For building from source on Windows, consult
[our documentation](https://pytorch.org/docs/stable/notes/windows.html) on it.

Occasionally, you will write a patch which works on Linux, but fails CI on Windows.
There are a few aspects in which MSVC (the Windows compiler toolchain we use) is stricter
than Linux, which are worth keeping in mind when fixing these problems.

1. Symbols are NOT exported by default on Windows; instead, you have to explicitly
   mark a symbol as exported/imported in a header file with `__declspec(dllexport)` /
   `__declspec(dllimport)`. We have codified this pattern into a set of macros
   which follow the convention `*_API`, e.g., `TORCH_API` inside Caffe2, Aten and Torch.
   (Every separate shared library needs a unique macro name, because symbol visibility
   is on a per shared library basis. See c10/macros/Macros.h for more details.)

   The upshot is if you see an "unresolved external" error in your Windows build, this
   is probably because you forgot to mark a function with `*_API`. However, there is
   one important counterexample to this principle: if you want a *templated* function
   to be instantiated at the call site, do NOT mark it with `*_API` (if you do mark it,
   you'll have to explicitly instantiate all of the specializations used by the call
   sites.)

※ ※ ※

Given request:
Check the three statements below against the Windows build notes above. For each one, answer yes or no and quote the words from the notes that settle it.
1. On Windows, symbols are exported by default.
2. Each separate shared library needs its own unique macro name.
3. A templated function meant to be instantiated at the call site should be marked with `*_API`.

Given data:

※ ※ ※

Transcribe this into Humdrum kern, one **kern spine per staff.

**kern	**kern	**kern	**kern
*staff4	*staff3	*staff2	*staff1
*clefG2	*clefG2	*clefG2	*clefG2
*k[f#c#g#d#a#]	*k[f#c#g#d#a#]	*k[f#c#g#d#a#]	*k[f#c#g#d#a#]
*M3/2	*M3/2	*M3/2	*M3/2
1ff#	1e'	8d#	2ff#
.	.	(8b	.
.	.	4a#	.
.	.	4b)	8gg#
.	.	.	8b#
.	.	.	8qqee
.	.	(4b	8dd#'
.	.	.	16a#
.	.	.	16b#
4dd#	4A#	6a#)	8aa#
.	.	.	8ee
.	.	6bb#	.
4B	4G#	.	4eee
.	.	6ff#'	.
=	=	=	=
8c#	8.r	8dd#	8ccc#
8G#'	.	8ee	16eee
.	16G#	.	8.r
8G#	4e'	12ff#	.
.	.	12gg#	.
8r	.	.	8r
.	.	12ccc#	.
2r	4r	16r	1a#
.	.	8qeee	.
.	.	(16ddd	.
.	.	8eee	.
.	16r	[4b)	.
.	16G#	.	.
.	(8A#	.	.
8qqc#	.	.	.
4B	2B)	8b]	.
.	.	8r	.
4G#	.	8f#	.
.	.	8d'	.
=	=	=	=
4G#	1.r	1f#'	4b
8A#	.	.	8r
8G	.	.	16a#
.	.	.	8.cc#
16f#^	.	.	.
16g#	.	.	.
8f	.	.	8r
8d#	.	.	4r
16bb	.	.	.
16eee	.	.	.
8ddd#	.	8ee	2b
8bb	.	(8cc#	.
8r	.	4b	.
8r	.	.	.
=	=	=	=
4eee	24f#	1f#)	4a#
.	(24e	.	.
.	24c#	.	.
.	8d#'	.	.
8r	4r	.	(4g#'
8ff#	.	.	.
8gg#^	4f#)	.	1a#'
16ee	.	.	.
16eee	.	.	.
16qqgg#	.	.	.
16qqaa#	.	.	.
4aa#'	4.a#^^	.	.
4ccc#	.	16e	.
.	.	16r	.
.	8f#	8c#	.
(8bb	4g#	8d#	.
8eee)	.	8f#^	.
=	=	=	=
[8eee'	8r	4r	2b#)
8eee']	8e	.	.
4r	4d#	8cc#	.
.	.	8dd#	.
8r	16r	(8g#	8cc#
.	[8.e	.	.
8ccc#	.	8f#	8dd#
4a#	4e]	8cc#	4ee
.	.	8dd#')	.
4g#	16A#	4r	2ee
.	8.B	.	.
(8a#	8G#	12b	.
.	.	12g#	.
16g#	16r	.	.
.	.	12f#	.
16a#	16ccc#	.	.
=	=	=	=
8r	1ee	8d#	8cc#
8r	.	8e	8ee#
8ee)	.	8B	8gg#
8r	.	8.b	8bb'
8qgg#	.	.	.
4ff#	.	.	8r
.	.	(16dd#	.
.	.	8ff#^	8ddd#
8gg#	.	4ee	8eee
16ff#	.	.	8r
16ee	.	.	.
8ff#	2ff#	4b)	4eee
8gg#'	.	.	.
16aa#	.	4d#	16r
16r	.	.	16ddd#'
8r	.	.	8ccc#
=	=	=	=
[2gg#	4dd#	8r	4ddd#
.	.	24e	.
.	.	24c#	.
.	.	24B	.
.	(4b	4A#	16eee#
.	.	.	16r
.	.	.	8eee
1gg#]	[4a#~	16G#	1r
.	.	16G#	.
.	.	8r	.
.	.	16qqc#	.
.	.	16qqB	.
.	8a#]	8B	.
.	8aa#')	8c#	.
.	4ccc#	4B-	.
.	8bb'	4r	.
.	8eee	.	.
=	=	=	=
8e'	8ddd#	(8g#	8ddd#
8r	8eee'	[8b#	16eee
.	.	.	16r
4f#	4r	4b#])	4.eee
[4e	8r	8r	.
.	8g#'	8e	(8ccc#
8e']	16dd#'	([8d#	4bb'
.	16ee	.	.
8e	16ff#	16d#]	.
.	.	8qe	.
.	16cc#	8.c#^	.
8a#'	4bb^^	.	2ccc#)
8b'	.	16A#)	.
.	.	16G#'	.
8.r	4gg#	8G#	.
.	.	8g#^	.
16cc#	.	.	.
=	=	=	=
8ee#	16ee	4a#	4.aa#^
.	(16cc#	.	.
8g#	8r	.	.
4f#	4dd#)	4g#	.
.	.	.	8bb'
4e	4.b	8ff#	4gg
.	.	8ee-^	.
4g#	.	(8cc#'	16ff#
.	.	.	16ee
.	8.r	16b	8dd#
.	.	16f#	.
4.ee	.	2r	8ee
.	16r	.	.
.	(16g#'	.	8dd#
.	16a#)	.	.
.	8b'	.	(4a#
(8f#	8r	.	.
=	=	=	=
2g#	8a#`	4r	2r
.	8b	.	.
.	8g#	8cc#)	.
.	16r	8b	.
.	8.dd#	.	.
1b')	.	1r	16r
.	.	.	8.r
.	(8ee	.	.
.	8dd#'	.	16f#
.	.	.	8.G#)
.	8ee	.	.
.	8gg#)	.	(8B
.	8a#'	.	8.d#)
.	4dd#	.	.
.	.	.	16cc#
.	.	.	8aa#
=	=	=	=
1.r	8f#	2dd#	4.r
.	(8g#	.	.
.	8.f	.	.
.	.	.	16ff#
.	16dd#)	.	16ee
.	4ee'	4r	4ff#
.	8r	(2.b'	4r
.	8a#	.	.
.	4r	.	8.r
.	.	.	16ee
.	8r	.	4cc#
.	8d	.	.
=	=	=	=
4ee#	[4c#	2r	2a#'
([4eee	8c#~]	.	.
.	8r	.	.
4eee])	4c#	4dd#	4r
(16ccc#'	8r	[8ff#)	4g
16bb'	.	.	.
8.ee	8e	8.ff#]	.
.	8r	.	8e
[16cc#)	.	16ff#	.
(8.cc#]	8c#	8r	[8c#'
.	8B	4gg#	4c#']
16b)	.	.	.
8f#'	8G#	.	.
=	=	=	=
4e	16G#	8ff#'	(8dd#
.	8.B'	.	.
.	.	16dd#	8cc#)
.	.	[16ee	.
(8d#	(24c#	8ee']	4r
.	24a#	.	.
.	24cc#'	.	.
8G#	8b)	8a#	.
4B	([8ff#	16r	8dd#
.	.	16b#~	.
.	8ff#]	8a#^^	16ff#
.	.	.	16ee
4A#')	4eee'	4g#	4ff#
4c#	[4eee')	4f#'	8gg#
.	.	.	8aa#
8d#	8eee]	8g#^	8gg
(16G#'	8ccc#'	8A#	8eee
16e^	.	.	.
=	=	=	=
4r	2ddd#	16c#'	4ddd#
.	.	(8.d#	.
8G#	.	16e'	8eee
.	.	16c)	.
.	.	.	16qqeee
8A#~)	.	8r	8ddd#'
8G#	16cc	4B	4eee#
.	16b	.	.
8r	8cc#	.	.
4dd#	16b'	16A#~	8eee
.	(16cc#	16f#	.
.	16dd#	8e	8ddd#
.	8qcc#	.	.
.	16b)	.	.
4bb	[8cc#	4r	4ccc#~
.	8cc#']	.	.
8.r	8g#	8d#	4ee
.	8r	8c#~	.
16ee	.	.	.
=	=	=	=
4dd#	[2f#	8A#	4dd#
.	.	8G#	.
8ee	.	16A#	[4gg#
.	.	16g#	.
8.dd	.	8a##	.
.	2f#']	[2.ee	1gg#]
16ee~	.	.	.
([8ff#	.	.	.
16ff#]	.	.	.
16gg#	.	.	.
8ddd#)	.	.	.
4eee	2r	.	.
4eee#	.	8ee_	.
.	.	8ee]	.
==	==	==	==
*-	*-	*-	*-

※ ※ ※

Response to this exercise:
1. No: "Symbols are NOT exported by default on Windows"
2. Yes: "Every separate shared library needs a unique macro name"
3. No: "do NOT mark it with `*_API`"